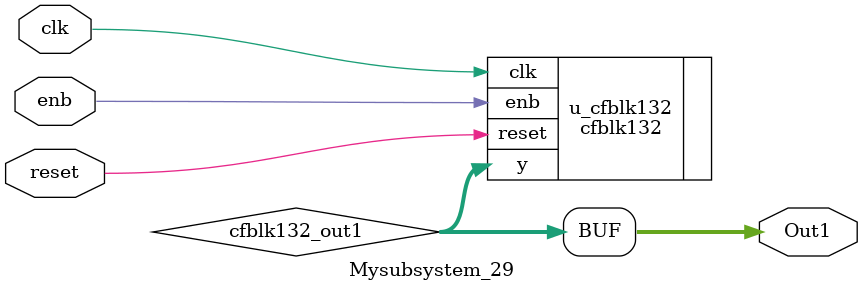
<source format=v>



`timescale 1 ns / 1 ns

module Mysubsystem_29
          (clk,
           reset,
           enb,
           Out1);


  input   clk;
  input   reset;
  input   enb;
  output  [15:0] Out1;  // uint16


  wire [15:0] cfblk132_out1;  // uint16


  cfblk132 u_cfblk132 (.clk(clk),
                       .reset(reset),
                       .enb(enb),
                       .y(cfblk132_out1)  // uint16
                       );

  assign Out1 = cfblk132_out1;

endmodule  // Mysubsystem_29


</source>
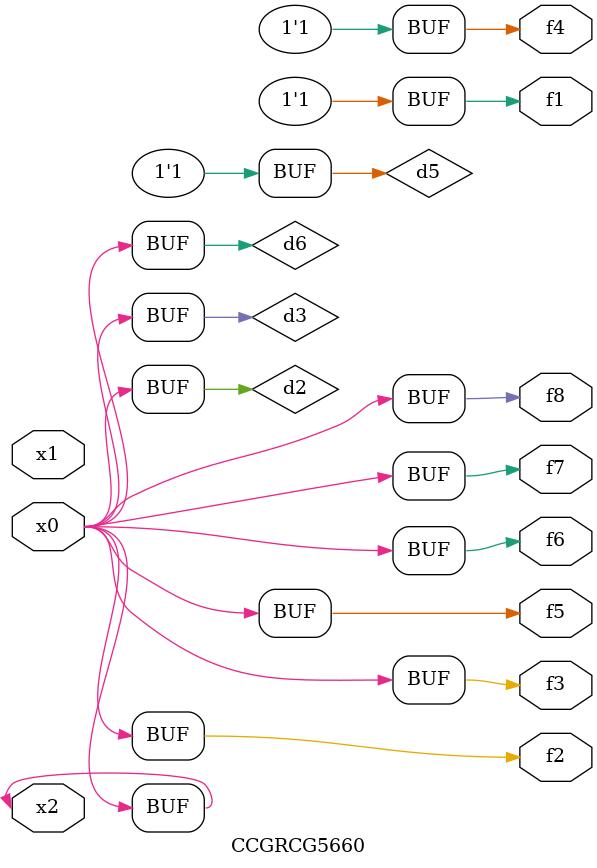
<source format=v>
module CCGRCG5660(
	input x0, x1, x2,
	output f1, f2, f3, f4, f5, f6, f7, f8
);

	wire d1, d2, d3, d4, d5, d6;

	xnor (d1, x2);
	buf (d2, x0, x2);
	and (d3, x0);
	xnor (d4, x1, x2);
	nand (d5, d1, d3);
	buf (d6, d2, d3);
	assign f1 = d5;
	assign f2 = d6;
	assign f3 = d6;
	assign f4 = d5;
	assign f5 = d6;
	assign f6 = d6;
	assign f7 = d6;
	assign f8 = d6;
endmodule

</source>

▶ [Required action] Leave the pictures out and reproduce all of the records exactly.

▶ [Reply]
<source format=v>



`timescale 1 ns / 1 ns

module Mysubsystem_29
          (clk,
           reset,
           enb,
           Out1);


  input   clk;
  input   reset;
  input   enb;
  output  [15:0] Out1;  // uint16


  wire [15:0] cfblk132_out1;  // uint16


  cfblk132 u_cfblk132 (.clk(clk),
                       .reset(reset),
                       .enb(enb),
                       .y(cfblk132_out1)  // uint16
                       );

  assign Out1 = cfblk132_out1;

endmodule  // Mysubsystem_29


</source>
<source format=v>
module CCGRCG5660(
	input x0, x1, x2,
	output f1, f2, f3, f4, f5, f6, f7, f8
);

	wire d1, d2, d3, d4, d5, d6;

	xnor (d1, x2);
	buf (d2, x0, x2);
	and (d3, x0);
	xnor (d4, x1, x2);
	nand (d5, d1, d3);
	buf (d6, d2, d3);
	assign f1 = d5;
	assign f2 = d6;
	assign f3 = d6;
	assign f4 = d5;
	assign f5 = d6;
	assign f6 = d6;
	assign f7 = d6;
	assign f8 = d6;
endmodule

</source>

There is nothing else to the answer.